Richborough Estates welcomes the new National Planning Policy Framework (NPPF) which was issued Tuesday 27 March 2012.  This publishing of a revised planning system replaces cumbersome Planning Policy Guidelines and Statements which should now help the country deal with the accommodation crisis which is seeing new home building at its lowest level for decades.

Giving more control to local authorities and communities, the National Planning and Policy Framework attempts to strike a balance between economic growth, social need and environmental considerations when assessing proposed development.  It also provides landowners, developers and land promoters with simplified set of rules and guidance which should pave the way for more investment.

Mike Jones of Richborough Estates, says: "The proposals are sensible and will balance a community's housing needs against environmental and other considerations. "We now need to see the policies implemented quickly so we can start to tackle the country's acute housing crisis”.

"The new planning system transfers power to local authorities for development in their areas.
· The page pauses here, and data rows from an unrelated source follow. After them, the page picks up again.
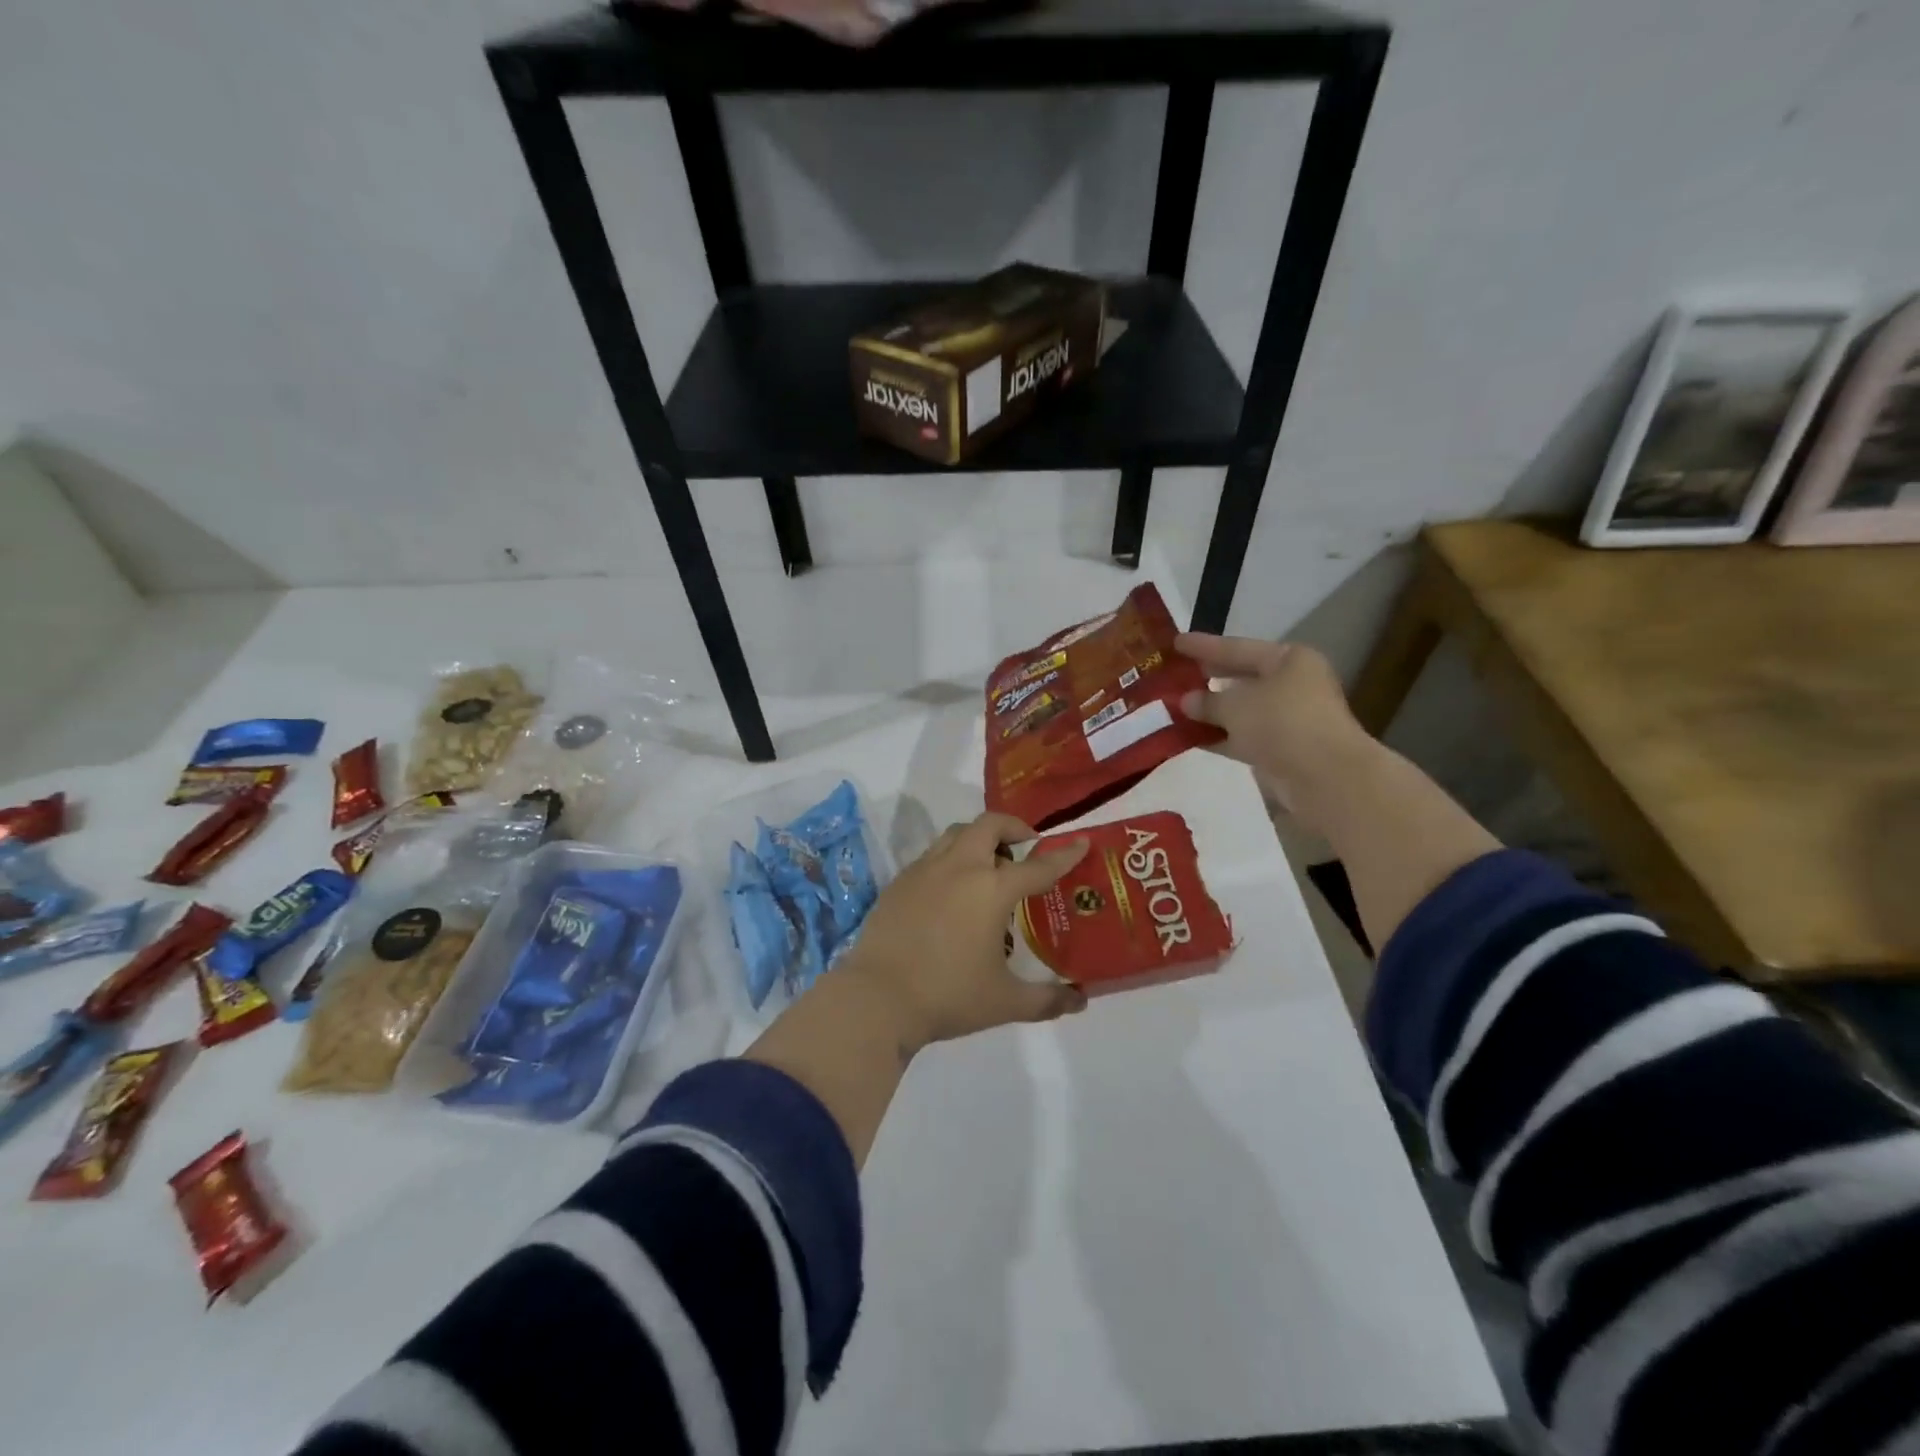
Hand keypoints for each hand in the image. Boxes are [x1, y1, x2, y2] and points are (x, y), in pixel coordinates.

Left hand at [838, 813, 1089, 1051]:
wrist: (876, 998)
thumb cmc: (948, 996)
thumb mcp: (1005, 1002)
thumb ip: (1047, 999)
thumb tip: (1079, 1001)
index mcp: (991, 889)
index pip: (1037, 865)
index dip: (1063, 854)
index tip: (1081, 843)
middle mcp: (959, 868)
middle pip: (989, 825)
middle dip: (1013, 827)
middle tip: (1025, 846)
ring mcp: (924, 871)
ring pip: (956, 834)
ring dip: (978, 839)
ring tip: (988, 866)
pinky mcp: (899, 882)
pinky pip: (931, 856)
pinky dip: (950, 860)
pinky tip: (950, 891)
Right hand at [1175, 634, 1369, 821]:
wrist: (1324, 776)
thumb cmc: (1282, 723)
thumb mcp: (1236, 705)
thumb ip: (1207, 701)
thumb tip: (1186, 701)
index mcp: (1289, 660)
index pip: (1238, 648)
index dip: (1204, 646)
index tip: (1175, 643)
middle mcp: (1292, 684)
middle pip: (1242, 678)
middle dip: (1208, 679)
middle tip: (1174, 675)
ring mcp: (1289, 719)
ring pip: (1242, 710)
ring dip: (1211, 712)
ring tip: (1174, 708)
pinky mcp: (1283, 749)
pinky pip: (1243, 736)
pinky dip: (1220, 736)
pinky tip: (1189, 737)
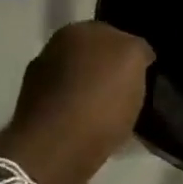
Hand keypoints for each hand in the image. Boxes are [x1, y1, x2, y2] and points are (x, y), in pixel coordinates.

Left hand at [0, 21, 153, 183]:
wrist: (56, 152)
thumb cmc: (99, 100)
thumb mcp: (133, 60)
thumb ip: (137, 47)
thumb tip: (136, 53)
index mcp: (74, 31)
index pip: (112, 33)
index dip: (130, 53)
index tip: (144, 73)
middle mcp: (52, 52)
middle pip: (93, 59)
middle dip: (110, 74)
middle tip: (133, 95)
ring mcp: (40, 86)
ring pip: (81, 86)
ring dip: (96, 98)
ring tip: (118, 119)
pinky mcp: (37, 119)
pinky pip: (72, 112)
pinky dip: (85, 120)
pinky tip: (100, 134)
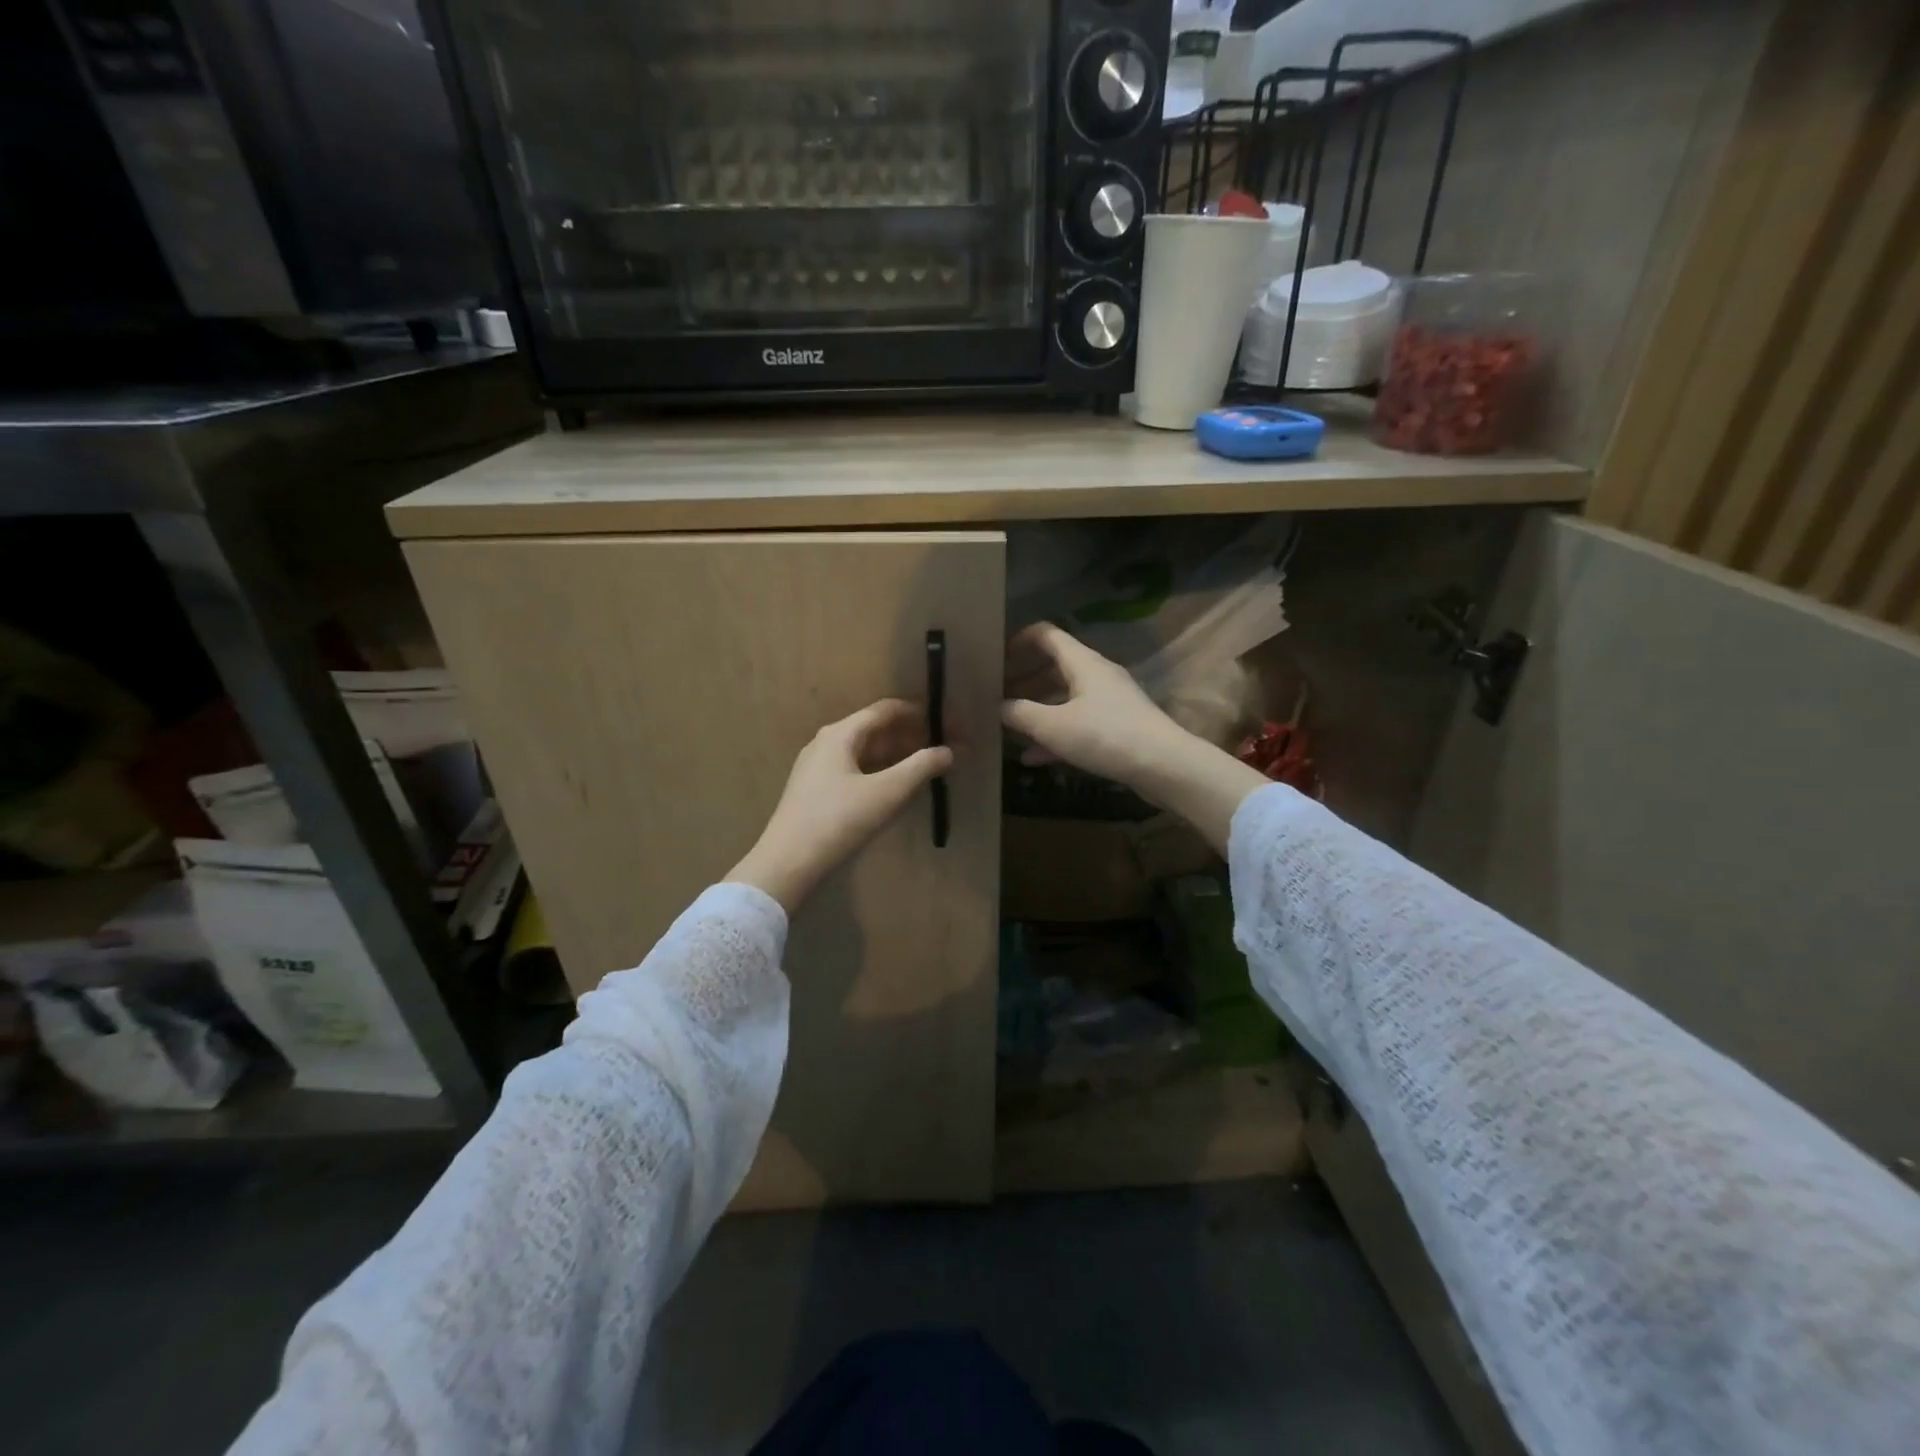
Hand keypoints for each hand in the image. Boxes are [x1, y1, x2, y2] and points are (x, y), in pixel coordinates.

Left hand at [727, 699, 952, 912]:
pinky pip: (857, 770)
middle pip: (878, 730)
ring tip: (929, 768)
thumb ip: (921, 767)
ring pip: (867, 752)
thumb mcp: (887, 793)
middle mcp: (827, 743)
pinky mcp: (816, 790)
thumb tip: (949, 751)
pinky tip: (898, 788)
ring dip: (899, 757)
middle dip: (913, 738)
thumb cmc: (838, 821)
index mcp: (841, 734)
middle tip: (946, 750)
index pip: (887, 710)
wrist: (787, 863)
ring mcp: (819, 767)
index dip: (922, 715)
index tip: (950, 726)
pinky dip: (882, 772)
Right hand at [1001, 623, 1188, 789]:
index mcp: (1082, 662)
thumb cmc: (1105, 735)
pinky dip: (1055, 735)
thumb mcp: (1053, 726)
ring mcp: (1108, 702)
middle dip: (1023, 682)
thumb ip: (1020, 714)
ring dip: (1037, 711)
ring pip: (1064, 699)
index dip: (1019, 640)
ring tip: (1009, 728)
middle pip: (1053, 669)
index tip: (996, 658)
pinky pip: (1077, 723)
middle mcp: (1096, 675)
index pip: (1046, 634)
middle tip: (996, 697)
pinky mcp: (1117, 727)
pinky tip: (1033, 759)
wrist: (1164, 766)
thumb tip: (997, 706)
With that power comes responsibility and authorities need to demonstrate they are meeting their communities' housing needs. The NPPF places the emphasis upon delivery.  Those local planning authorities who are deemed to have a record of persistent under delivery of housing, will have to increase their housing requirements by 20%”.

The NPPF comes at a time when planning permissions are running at record low levels and around half what is needed. HBF's latest Housing Pipeline report, released last month, showed that just 115,000 housing permissions were granted in 2011, half the required level and half the number in 2006. The number of new homes completed in England in 2010 slumped 13 per cent on the previous year, itself the lowest peacetime number on record since 1923.

The number of households is projected to grow from 21.7 million in 2008 to 27.5 million in 2033, a rise of 5.8 million.

Over the last three years, home builders have invested almost £1billion in shared equity schemes to help maintain housing construction, and support almost 30,000 first time buyers in getting a foot on the ladder.